As the poverty proportion in each ZIP code increased, the study authors found that their data became less informative. For example, the model made the best prediction in the most affluent communities, and the worst predictions in the ZIP codes where the poverty levels were between 21% and 48%. This was true no matter the data sources used as predictors, the study authors said.
They noted one possible explanation could be that the poorest ZIP codes were either out of sync with each other or were more widely distributed throughout the study zone. However, upon further analysis, the investigators found the opposite to be true: that the poorest ZIP codes were located no less closely together than the more affluent ZIP codes.
So, they wondered if geographic clusters could explain the discrepancies in the forecast accuracy. They were able to confirm that forecast accuracy decreases as the poverty level increases, they said.
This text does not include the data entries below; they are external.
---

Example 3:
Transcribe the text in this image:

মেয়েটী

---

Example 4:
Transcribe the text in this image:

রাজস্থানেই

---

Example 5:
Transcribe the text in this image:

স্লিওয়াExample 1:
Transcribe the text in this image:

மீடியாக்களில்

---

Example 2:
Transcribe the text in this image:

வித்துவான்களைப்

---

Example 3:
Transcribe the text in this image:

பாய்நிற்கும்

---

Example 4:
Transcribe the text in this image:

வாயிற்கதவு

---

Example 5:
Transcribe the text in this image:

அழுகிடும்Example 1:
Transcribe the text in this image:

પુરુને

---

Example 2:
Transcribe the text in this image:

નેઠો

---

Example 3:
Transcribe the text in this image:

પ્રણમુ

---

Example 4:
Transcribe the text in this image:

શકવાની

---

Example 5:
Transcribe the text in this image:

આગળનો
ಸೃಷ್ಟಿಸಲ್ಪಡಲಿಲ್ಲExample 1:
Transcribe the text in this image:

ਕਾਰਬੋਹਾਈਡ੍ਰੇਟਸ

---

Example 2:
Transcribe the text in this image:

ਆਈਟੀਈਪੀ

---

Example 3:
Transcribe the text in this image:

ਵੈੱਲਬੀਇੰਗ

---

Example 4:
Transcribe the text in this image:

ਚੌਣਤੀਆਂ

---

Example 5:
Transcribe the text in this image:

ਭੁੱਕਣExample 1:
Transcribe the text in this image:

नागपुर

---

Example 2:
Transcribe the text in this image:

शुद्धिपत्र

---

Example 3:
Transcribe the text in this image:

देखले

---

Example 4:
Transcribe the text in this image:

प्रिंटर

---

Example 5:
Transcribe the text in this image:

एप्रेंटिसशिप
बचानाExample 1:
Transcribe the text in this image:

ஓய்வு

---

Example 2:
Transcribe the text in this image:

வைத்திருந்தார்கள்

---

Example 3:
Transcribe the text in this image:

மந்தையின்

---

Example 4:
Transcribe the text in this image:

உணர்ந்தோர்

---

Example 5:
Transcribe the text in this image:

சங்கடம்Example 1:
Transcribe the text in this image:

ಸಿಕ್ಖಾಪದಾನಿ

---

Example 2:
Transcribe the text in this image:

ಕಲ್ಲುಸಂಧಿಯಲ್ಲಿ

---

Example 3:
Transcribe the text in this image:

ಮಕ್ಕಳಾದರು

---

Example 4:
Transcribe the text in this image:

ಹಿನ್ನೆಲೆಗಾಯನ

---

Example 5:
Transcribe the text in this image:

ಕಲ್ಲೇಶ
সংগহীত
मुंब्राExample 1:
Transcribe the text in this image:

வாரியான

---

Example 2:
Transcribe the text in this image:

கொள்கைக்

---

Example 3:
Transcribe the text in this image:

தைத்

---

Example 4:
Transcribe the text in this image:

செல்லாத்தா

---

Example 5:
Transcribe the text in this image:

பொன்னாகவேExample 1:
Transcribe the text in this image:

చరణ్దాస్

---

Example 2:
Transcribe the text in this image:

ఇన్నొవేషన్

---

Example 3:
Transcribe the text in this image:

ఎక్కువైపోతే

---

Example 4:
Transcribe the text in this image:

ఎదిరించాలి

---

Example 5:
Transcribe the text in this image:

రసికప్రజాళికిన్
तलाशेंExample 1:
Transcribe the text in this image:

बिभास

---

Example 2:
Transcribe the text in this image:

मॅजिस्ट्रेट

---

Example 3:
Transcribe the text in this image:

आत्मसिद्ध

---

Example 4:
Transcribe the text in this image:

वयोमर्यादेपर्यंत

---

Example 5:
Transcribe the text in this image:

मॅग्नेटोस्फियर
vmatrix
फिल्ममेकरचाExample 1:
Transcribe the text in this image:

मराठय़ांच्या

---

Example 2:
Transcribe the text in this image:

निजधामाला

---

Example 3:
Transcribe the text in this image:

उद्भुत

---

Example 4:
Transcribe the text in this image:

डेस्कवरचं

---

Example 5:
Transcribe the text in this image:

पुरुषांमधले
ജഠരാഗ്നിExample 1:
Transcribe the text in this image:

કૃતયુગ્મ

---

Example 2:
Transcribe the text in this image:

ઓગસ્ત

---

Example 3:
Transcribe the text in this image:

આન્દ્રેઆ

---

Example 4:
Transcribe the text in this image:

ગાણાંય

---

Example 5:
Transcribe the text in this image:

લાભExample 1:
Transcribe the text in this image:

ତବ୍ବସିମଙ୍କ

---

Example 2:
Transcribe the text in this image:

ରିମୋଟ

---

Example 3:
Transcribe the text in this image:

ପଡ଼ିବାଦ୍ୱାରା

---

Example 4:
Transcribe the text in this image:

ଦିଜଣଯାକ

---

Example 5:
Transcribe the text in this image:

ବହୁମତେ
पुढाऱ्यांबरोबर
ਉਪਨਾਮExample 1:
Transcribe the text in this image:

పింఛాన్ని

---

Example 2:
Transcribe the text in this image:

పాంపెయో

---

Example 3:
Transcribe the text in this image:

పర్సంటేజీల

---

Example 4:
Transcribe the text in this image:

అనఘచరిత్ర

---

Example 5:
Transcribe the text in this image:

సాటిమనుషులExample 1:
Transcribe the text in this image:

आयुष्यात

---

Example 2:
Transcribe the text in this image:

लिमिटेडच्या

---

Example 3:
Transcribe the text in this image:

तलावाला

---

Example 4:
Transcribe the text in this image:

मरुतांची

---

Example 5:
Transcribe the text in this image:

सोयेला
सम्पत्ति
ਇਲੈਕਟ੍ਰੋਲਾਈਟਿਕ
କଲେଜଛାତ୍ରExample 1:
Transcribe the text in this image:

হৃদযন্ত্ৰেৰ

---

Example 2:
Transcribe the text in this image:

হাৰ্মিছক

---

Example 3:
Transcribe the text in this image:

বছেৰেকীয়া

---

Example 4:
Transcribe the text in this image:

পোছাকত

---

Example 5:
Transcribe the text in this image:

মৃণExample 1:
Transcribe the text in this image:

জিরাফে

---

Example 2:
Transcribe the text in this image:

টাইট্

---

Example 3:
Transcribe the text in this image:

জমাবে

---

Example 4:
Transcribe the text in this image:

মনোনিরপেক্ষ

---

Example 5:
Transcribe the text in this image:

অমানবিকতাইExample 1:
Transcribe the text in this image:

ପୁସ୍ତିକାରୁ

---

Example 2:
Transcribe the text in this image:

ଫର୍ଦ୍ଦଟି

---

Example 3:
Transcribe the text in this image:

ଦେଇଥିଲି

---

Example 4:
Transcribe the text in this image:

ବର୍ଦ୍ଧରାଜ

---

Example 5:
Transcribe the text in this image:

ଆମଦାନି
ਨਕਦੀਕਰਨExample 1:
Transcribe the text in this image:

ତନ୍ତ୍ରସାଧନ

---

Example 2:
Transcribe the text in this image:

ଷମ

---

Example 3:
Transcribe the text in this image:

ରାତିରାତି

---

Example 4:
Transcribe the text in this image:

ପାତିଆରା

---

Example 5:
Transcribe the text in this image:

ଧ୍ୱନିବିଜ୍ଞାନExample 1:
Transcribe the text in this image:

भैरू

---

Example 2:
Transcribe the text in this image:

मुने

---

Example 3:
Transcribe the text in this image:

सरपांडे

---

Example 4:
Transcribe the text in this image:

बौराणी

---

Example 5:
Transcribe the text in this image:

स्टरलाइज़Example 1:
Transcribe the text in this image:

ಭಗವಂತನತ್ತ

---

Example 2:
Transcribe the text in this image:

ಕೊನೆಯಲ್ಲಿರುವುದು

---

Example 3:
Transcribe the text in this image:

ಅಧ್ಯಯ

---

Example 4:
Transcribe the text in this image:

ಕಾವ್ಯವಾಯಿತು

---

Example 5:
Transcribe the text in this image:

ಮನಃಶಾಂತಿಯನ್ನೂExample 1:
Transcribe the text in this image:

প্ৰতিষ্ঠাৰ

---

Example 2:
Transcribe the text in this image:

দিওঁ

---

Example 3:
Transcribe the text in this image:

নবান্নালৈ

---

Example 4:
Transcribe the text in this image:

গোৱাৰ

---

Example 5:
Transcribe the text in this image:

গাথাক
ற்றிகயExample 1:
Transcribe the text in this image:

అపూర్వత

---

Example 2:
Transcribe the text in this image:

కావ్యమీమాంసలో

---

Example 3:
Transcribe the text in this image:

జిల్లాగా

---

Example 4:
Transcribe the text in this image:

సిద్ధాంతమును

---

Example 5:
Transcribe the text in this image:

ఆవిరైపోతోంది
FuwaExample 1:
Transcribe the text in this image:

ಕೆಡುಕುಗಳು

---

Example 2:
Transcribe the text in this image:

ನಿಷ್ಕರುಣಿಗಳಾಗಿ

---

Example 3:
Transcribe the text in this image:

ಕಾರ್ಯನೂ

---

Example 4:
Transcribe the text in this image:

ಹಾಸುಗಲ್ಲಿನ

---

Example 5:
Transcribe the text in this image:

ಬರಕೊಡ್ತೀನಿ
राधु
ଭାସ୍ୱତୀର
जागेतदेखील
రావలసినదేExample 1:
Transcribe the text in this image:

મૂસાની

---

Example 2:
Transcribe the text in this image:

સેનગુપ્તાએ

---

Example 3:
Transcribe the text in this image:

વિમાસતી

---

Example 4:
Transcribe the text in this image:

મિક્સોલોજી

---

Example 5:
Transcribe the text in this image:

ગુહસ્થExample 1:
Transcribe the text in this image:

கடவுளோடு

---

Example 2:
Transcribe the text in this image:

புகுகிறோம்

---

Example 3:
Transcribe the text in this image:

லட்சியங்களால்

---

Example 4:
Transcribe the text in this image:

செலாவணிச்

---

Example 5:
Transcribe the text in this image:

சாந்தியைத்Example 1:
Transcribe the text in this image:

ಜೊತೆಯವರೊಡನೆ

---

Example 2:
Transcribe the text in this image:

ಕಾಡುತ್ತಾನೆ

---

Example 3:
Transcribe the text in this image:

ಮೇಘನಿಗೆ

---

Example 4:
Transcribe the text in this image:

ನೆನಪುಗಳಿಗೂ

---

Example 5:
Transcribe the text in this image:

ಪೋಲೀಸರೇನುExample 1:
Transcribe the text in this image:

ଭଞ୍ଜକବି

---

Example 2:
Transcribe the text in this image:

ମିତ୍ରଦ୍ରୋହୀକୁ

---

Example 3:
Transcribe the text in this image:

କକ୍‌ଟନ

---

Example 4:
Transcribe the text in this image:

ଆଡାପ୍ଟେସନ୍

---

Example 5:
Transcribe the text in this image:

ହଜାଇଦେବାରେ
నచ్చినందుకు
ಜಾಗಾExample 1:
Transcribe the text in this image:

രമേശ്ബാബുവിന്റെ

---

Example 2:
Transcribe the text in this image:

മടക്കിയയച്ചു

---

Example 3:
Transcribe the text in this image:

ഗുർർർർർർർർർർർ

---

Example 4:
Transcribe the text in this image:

“Understanding how and why disease risk and health burden vary by socioeconomic status, race, ethnicity, immigration status, and other factors is essential for supporting a healthy and equitable society and economy,” lead study author Samuel V. Scarpino, said in a press release. “Otherwise, new machine-learning and big-data systems are likely to perpetuate the existing biases of traditional decision-making systems.”
The study authors said they were surprised to find that more affluent communities provided more reliable data compared to poorer communities, but speculated that the Google tool and ILINet provide low coverage for at-risk populations. These gaps in coverage need to be reviewed and remedied, the study authors said, and the framework of their model could be applied to evaluate and integrate even more data sources in the future to address this issue.